Atatürk, ayrıldıktan sonra Latife Hanım’dan evi terk edip, derhal
İzmir’de ailesinin yanına gitmesini istedi. Çiftler arasında
karşılıklı atışmalar yaşanırken, Latife Hanım, Mustafa Kemal
Paşa’nın geç saatlere kadar milletvekili ve bakan arkadaşları ile
ülke sorunlarını tartışıp, kendisine fazla zaman ayıramadığından
yakınıyordu. Mustafa Kemal Paşa ise Latife Hanım’ı, siyasi işlere
sıkça müdahale etmek ve aile yakınlarını torpille işe sokmakla
suçluyordu. Atatürk, Latife Hanım’ı İzmir’e gönderirken, çantasına
50 bin lira harçlık koymuştu.’
Yine Romanya’nın İstanbul temsilcisi V. Anastasiu, 27 Ağustos 1926
tarihinde 44295 sayılı dosya ile gönderdiği belgelerinde Türkiye’de
basın özgürlüğünün kısıtlandığını, hükümete karşı yazı yazan
gazetelerin kapatıldığını ve gazetecilerin Anadolu’nun çeşitli
şehirlerine ve köylerine sürüldüğünü şöyle yazdı:
SANSÜR VE SÜRGÜN
‘Hüseyin Cahit, Çorum’un bir köyüne sürgün edildi. Onun çalıştığı
gazetenin müdürü de tutuklandı. Bazı yazarlar yazdıkları
makalelerle Kürt isyanının başlamasına neden oldu. Ankara’da
yayınlanan Hakimiyet-i Milliye Gazetesi, Ankara hükümetini aşırı
derecede methetti. Türk gazetecileri diğer ülkelerdeki siyasi ve
iktisadi olaylarla yakından ilgileniyor. Hükümetin gazeteciler
üzerine uyguladığı bu baskı ile gazeteciler makale yazma cesareti
bulamıyorlar. Çünkü Ankara hükümeti diğer ülkelerdeki ekonomik ve
politik gelişmelerin Türk basınında yer almasından hoşlanmıyor.

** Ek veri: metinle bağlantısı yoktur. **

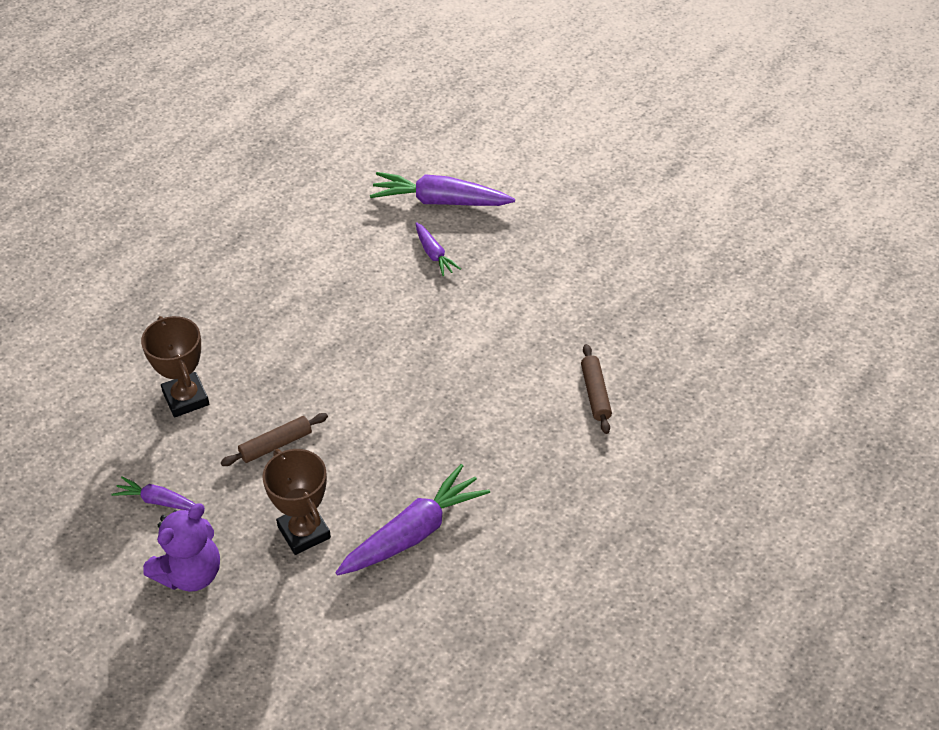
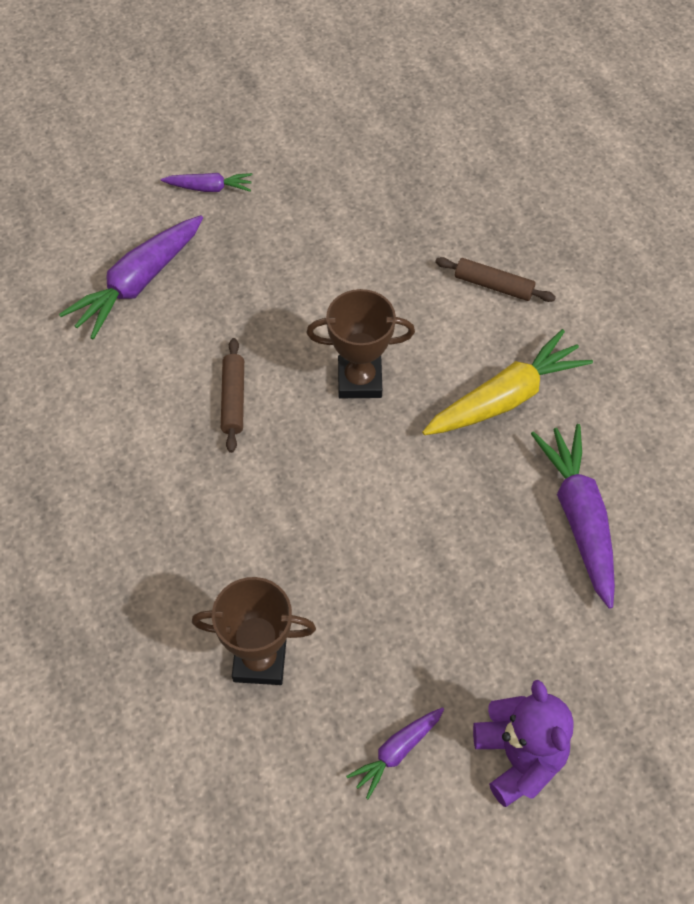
camera: 60 degrees left, 10 degrees up
(276, 445) = (387, 595): brown rolling pin -> brown rolling pin (233, 399)
(304, 532) = (523, 619): brown trophy -> brown trophy (359, 380)
(434, 254) = (213, 325): purple carrot -> purple carrot (209, 188)
(492, 444) = (505, 398): none -> yellow carrot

Sonuç olarak basına özgürlük tanınmıyor ve aşırı sansür
uygulanıyor.’
Bugüne göre 1.2 trilyon lira
5 Ekim 1925’te İstanbul darphanesinde ilk Cumhuriyet altını
basıldı. 5 lira değerindeki ilk altın Mustafa Kemal Paşa’ya
gönderildi. Latife Hanım 50 bin lirası ile o tarihte 10 bin tane
Cumhuriyet altını alabilirdi. Bugün 10 bin tane Cumhuriyet altını
almak için ödenmesi gereken para ise 1 milyon 240 bin YTL, yani 1.2
trilyon Türk Lirası gerekiyor.
O tarihlerdeki rakamlara ilişkin bazı örnekler vermek gerekirse,
1924 yılında kurulan İş Bankası’nın sermayesi 1 milyon liraydı.
Bunun 250 bin lirasını Atatürk vermişti. 1925 yılında kuruluş
çalışmalarına başlanan şeker fabrikalarının sermayesi ise 500 bin
liraydı.
Fransız Elçi’yi neden kabul etmedi
ROMANYA’nın İstanbul’daki elçisi Filality, 4 Ocak 1926 tarihinde
Fransa elçisi Sarraut ile İstanbul’da bir saatlik görüşme yapmıştı.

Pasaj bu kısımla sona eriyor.